### Raw data
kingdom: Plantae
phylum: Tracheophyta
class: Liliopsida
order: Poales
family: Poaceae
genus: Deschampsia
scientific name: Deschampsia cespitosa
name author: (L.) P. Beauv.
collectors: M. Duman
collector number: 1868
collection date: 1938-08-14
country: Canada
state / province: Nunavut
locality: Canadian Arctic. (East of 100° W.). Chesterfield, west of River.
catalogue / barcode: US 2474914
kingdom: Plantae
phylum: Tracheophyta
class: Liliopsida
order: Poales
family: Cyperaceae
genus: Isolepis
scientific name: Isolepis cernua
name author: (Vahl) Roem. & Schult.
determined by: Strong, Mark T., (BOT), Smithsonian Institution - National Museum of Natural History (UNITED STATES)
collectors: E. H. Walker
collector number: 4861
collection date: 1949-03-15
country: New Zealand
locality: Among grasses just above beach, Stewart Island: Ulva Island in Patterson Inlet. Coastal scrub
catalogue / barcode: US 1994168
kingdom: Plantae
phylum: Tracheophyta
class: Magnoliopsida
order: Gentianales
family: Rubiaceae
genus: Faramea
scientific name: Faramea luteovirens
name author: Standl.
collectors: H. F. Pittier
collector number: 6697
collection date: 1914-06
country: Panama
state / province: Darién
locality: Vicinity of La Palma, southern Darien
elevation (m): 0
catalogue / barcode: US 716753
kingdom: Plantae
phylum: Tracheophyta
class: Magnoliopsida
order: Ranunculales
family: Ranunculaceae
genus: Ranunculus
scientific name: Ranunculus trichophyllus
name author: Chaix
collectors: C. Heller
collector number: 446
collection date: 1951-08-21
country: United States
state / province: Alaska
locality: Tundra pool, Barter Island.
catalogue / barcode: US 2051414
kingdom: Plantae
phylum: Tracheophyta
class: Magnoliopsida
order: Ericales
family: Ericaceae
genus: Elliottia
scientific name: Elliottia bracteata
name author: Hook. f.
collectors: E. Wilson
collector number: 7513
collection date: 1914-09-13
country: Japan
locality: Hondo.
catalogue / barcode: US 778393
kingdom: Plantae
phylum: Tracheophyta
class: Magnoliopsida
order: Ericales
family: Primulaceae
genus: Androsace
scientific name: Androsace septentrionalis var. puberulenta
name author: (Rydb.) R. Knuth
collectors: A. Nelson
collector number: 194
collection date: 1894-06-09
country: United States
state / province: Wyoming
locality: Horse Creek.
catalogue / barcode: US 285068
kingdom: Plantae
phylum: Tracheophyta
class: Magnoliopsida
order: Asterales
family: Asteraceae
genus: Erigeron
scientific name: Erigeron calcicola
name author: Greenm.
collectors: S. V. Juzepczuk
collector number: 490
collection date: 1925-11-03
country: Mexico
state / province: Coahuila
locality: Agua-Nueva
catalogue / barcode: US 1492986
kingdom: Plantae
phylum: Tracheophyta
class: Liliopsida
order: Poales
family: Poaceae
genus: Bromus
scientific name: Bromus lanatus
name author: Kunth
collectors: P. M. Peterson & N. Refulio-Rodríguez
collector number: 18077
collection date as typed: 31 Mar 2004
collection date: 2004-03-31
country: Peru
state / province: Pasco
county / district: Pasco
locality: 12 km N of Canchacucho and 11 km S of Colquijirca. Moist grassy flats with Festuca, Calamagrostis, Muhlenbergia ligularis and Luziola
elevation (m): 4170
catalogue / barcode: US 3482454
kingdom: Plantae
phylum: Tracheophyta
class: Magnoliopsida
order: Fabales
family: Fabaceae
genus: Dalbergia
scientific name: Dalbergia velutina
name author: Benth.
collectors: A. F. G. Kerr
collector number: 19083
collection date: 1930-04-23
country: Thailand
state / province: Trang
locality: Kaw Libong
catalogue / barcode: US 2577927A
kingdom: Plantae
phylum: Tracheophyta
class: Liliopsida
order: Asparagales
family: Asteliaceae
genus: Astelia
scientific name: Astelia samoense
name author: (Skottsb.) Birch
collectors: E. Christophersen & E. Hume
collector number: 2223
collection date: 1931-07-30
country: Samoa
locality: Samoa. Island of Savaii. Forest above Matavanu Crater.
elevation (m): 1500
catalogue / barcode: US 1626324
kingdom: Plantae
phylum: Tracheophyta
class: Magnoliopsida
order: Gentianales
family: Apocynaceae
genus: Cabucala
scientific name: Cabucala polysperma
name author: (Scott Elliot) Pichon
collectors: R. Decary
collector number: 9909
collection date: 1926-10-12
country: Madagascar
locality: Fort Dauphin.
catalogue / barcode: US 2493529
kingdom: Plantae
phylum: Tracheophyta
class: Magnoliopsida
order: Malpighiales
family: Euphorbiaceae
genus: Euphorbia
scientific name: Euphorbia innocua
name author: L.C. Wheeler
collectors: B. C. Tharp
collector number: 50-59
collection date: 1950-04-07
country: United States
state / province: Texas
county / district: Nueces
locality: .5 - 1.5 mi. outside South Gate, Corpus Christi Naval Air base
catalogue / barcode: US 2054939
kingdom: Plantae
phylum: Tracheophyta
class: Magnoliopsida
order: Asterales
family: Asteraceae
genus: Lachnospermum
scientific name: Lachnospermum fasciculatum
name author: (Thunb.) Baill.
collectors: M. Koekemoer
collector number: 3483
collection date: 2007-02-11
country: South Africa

### What is asked
Put the items in the stretch from the line containing "order: Fabales" through the line containing "order: Asparagales" into a two-column CSV with the columns field and value, one row per item. Enclose each field in quotation marks and turn any line breaks within it into spaces.

### Problem solution
field,value
"order:","Fabales"
"family:","Fabaceae"
"genus:","Dalbergia"
"scientific name:","Dalbergia velutina"
"name author:","Benth."
"collectors:","A. F. G. Kerr"
"collector number:","19083"
"collection date:","1930-04-23"
"country:","Thailand"
"state / province:","Trang"
"locality:","Kaw Libong"
"catalogue / barcode:","US 2577927A"
"kingdom:","Plantae"
"phylum:","Tracheophyta"
"class:","Liliopsida"
"order:","Asparagales"